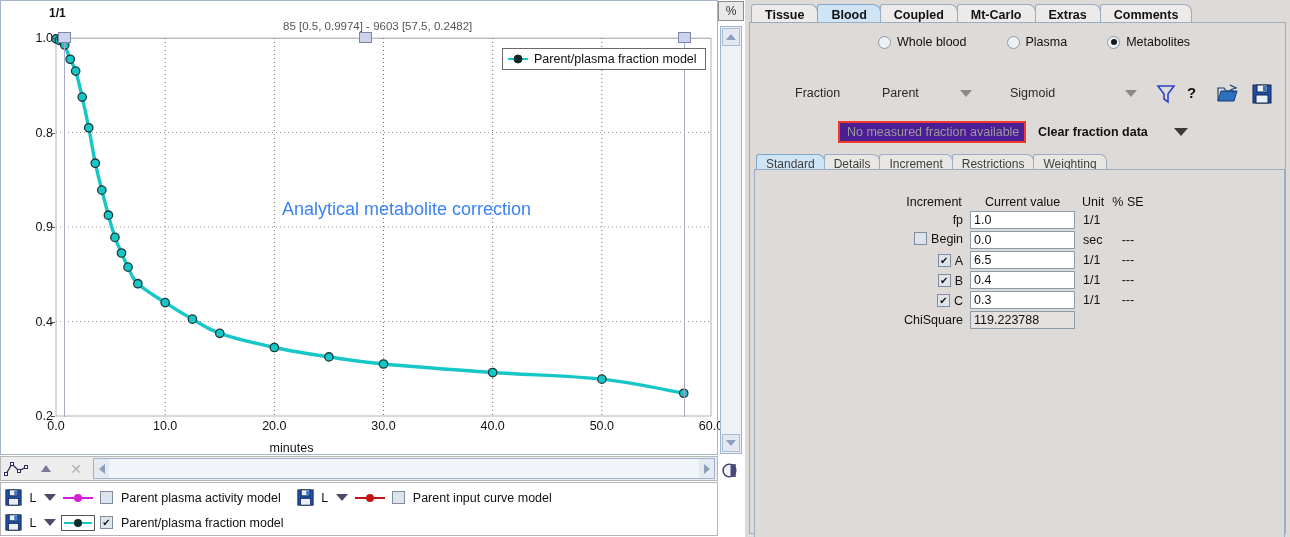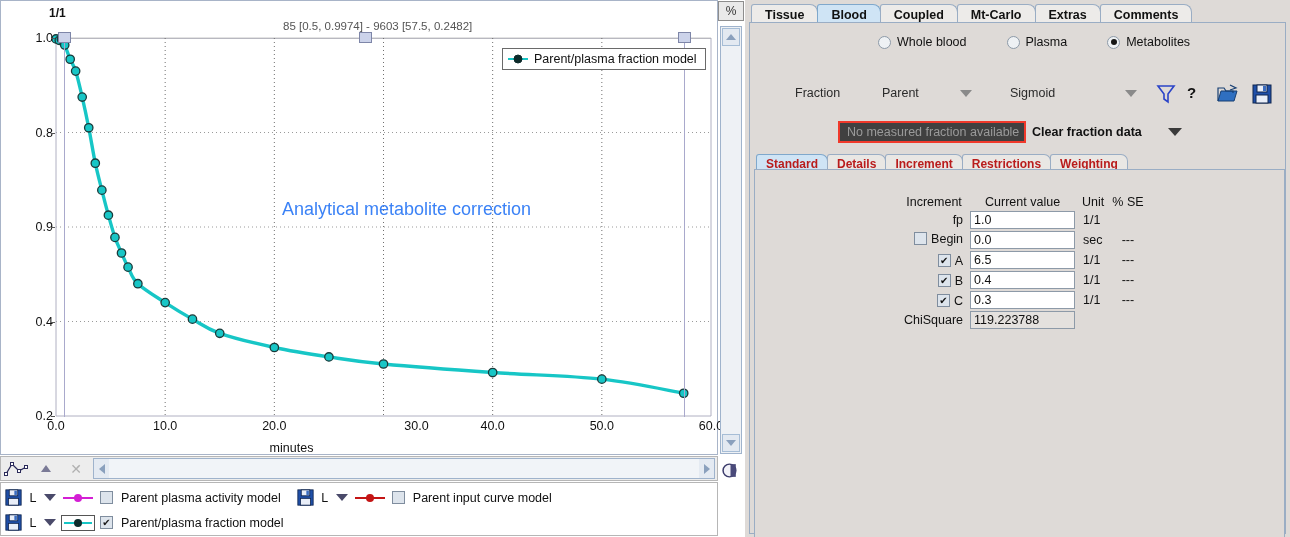--- a/index.html
+++ b/index.html
@@ -194,43 +194,43 @@
   .dd-small {
     width: 0; height: 0; border-left: 6px solid transparent;
     border-right: 6px solid transparent; border-top: 7px solid #8a8a8a;
     position: absolute;
   }
 
   #msg-row { position: absolute; left: 88px; top: 96px; height: 26px; display: flex; align-items: center; }
   #no-fraction-msg {
     width: 188px; height: 22px;
     border: 2px solid #f0392b;
-    background: #404040;
+    background: #4c1d95;
     display: flex; align-items: center; padding-left: 7px;
     font-size: 12.5px; color: #9a9a9a;
   }
   #clear-fraction {
-    margin-left: 6px; font-size: 12.5px; color: #111; font-weight: bold;
+    margin-left: 12px; font-size: 12.5px; color: #111; font-weight: bold;
   }
   #clear-dd {
     margin-left: 26px; width: 0; height: 0;
     border-left: 7px solid transparent; border-right: 7px solid transparent;
     border-top: 8px solid #3a3a3a;
   }
 
   #inner-tabstrip {
     position: absolute; left: 6px; top: 128px; height: 22px;
     display: flex; align-items: flex-end;
   }
   .itab {
     height: 19px; padding: 0 9px;
     display: flex; align-items: center;
-    font-size: 12px; color: #b91c1c;
+    font-size: 12px; color: #404040;
     background: #e9e7e4; border: 1px solid #9aadc4; border-bottom: none;
-    margin-right: -1px; border-radius: 3px 7px 0 0; font-weight: bold;
+    margin-right: -1px; border-radius: 3px 7px 0 0;
   }
   .itab.active { background: #cfe4f5; border-color: #7fa8cc; }
   #inner-panel {
     position: absolute; left: 4px; top: 146px; width: 531px; height: 386px;
     background: #dedad7; border: 1px solid #9aadc4;
   }
 
   #param-table {
     position: absolute; left: 146px; top: 24px;
     border-collapse: collapse;
@@ -329,21 +329,21 @@
           <div class="ytickmark" style="top: 226px; position: absolute; left: 40px;"></div>
           <div class="ytick" style="top: 131.5px;">0.8</div>
           <div class="ytickmark" style="top: 131.5px; position: absolute; left: 40px;"></div>
           <div class="ytick" style="top: 37px;">1.0</div>
           <div class="ytickmark" style="top: 37px; position: absolute; left: 40px;"></div>
         </div>
       <div id="xlabels">
           <div class="xtick" style="left: 55px;">0.0</div>
           <div class="xtick" style="left: 164.167px;">10.0</div>
           <div class="xtick" style="left: 273.333px;">20.0</div>
-          <div class="xtick" style="left: 382.5px; margin-left: 33px;">30.0</div>
+          <div class="xtick" style="left: 382.5px;">30.0</div>
           <div class="xtick" style="left: 491.667px;">40.0</div>
           <div class="xtick" style="left: 600.833px;">50.0</div>
           <div class="xtick" style="left: 710px;">60.0</div>
         </div>
 
       <div id="xaxis-title">minutes</div>
 
       <div id="annotation">Analytical metabolite correction</div>
 
       <div id="chart-legend">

---+---

**Work to complete:**
Take from the listing above each line that contains the string "width".

**Response:**
     width: 0; height: 0; border-left: 6px solid transparent;
     width: 188px; height: 22px;
     margin-left: 26px; width: 0; height: 0;
     position: absolute; left: 4px; top: 146px; width: 531px; height: 386px;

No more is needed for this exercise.